A emergência da covid-19 vem afetando os cuidados de outras doenças, sobretudo aquelas que exigem um controle contínuo. No caso do câncer, uma preocupação extra são os atrasos de exames preventivos, que, mais adiante, irão representar um aumento de detecção de tumores em estágios mais avançados. Diante desse cenário, confirmado por pesquisas feitas por entidades médicas e associações de pacientes (veja quadro), o Estadão Media Lab e a Pfizer organizaram o webinar Oncologia em Tempos de Pandemia. Com moderação de Rita Lisauskas, o evento propôs uma reflexão em torno da importância de superar o medo e não deixar que a pandemia de coronavírus acabe reduzindo a chance de cura.
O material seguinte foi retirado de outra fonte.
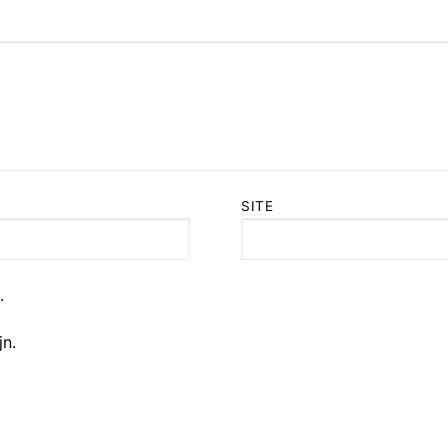
SITE
.
jn.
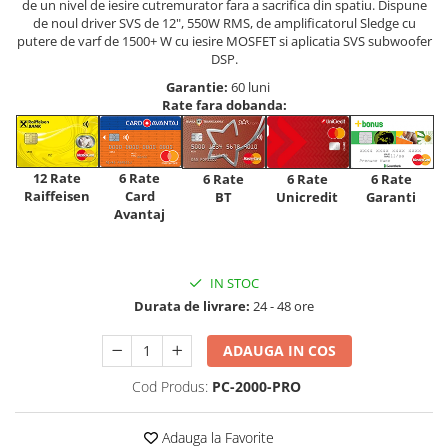
de un nivel de iesire cutremurator fara a sacrifica din spatiu. Dispune
de noul driver SVS de 12", 550W RMS, de amplificatorul Sledge cu
putere de varf de 1500+ W cu iesire MOSFET si aplicatia SVS subwoofer
DSP.
Garantie:
60 luni
Rate fara dobanda:
12 Rate
6 Rate
6 Rate
6 Rate
6 Rate
Raiffeisen
Card
Unicredit
BT
Garanti
Avantaj
IN STOC
Durata de livrare:
24 - 48 ore
ADAUGA IN COS
Cod Produs:
PC-2000-PRO
Adauga la Favorite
“Se o momento é desafiador para todos, imagine para pacientes oncológicos e seus familiares”, ponderou Márjori Dulcine, diretora médica da Pfizer. Mas é preciso lembrar, prosseguiu a médica, que o câncer é um dos principais problemas de saúde pública, sendo a segunda causa de morte em âmbito global. Para a patologista Katia Moreira Leite, professora da Faculdade de Medicina da Universidade de São Paulo, o medo do contágio pelo novo coronavírus é um dos fatores por trás de uma queda alarmante de exames de rastreamento. As pessoas estão deixando de buscar orientação médica mesmo diante de sintomas expressivos como sangue na urina, que pode indicar câncer de bexiga. “A situação é grave e o sistema público de saúde precisa discutir desde já de que maneira vai absorver essa demanda represada”, observou Katia Leite.

O oncologista Bruno Ferrari, presidente do conselho de administração da Oncoclinicas, destacou o recurso da telemedicina, regulamentada durante a pandemia, como uma oportunidade de proporcionar atenção individualizada, facilitando desde avaliações de sintomas até monitoramento de quem está se tratando em casa com medicação oral. E, se houver necessidade de consulta presencial, as instituições de saúde criaram fluxos seguros para os pacientes, separando o atendimento de covid-19 das demais rotinas hospitalares. Para Ferrari, campanhas como “O câncer não faz quarentena”, elaborada pela Pfizer, são importante estratégia para estimular a busca pelos sistemas de atendimento em oncologia. “A atenção em saúde não pode ser abandonada mesmo diante de uma sensação de insegurança que estamos vivendo. Ter informação nesse momento para tomada de decisão é essencial”, disse Márjori Dulcine.

A advogada Germaine Tillwitz, 36 anos, casada, com duas filhas, se armou com coragem e nem pensou em interromper o tratamento. Ela foi diagnosticada com câncer de mama em 2016 e em 2018 teve a notícia de metástase nos ossos e na medula. “Não tenho como dizer para minhas células esperarem a pandemia passar. Então, tomo todos os cuidados, uso máscara, lavo as mãos, uso álcool em gel, e duas vezes por mês vou ao hospital para exames, medicação e consulta”, disse. Ela contou ainda que passou a frequentar virtualmente um grupo de cuidados paliativos, no qual tem encontrado apoio para superar as dificuldades. A determinação é tamanha que Germaine não titubeou em mudar de oncologista mesmo neste momento crítico da pandemia. “Quero que o médico me veja como protagonista, então não podia continuar com um profissional com o qual não me sentia confortável. Procurei outro e estou satisfeita”, concluiu.